“The barley-harvest was nodding white,
When my children died on the rocky height,
And the reapers were singing on hill and plain,
When I came to my task of sorrow and pain.
But now the season of rain is nigh,
The sun is dim in the thickening sky,
And the clouds in sullen darkness rest
Where he hides his light at the doors of the west.

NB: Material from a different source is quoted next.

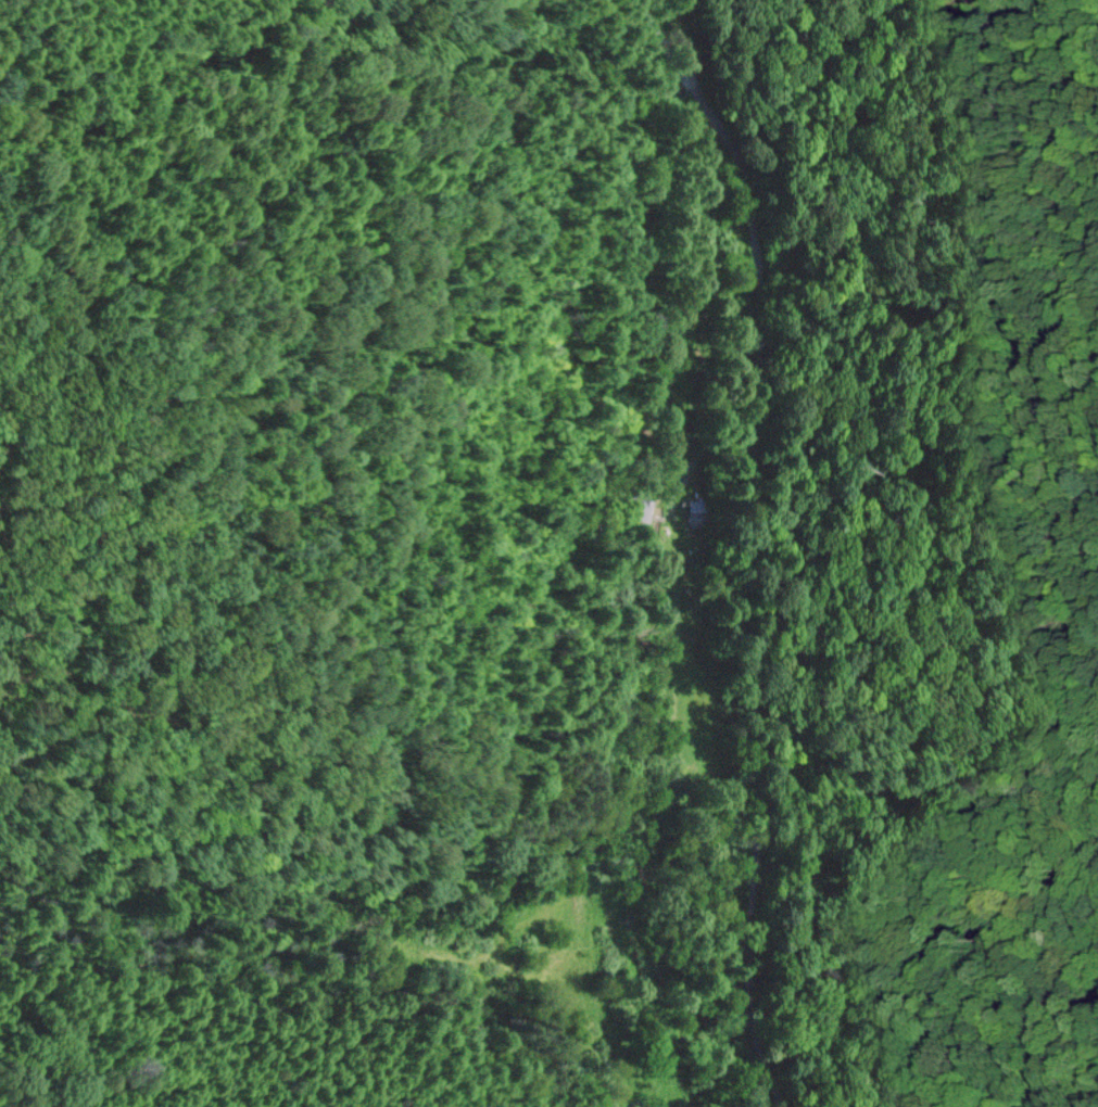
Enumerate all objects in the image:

I hear the howl of the wind that brings
The long drear storm on its heavy wings;
But the howling wind and the driving rain
Will beat on my houseless head in vain:
I shall stay, from my murdered sons to scare
The beasts of the desert, and fowls of air.”
THE OLD MAN’S FUNERAL.
I saw an aged man upon his bier,
His hair was thin and white, and on his
brow
A record of the cares of many a year;—
Cares that were ended and forgotten now.
And there was sadness round, and faces bowed,
And woman’s tears fell fast, and children wailed
aloud.
Then rose another hoary man and said,
In faltering accents, to that weeping
train,
“Why mourn ye that our aged friend is dead?
Ye are not sad to see the gathered grain,
Nor when their mellow fruit the orchards cast,
Nor when the yellow woods shake down the ripened mast.
“Ye sigh not when the sun, his course fulfilled,
His glorious course, rejoicing earth and
sky,
In the soft evening, when the winds are stilled,
Sinks where his islands of refreshment
lie,
And leaves the smile of his departure, spread
O’er the warm-coloured heaven and ruddy mountain
head.
“Why weep ye then for him, who, having won
The bound of man’s appointed years,
at last,
Life’s blessings all enjoyed, life’s labours
done,
Serenely to his final rest has passed;
While the soft memory of his virtues, yet,
Lingers like twilight hues, when the bright sun is
set?
“His youth was innocent; his riper age
Marked with some act of goodness every
day;
And watched by eyes that loved him, calm, and sage,
Faded his late declining years away.
Cheerful he gave his being up, and went
To share the holy rest that waits a life well spent.
“That life was happy; every day he gave
Thanks for the fair existence that was
his;
For a sick fancy made him not her slave,
To mock him with her phantom miseries.
No chronic tortures racked his aged limb,
For luxury and sloth had nourished none for him.
“And I am glad that he has lived thus long,
And glad that he has gone to his reward;
Nor can I deem that nature did him wrong,
Softly to disengage the vital cord.
For when his hand grew palsied, and his eye
Dark with the mists of age, it was his time to die.”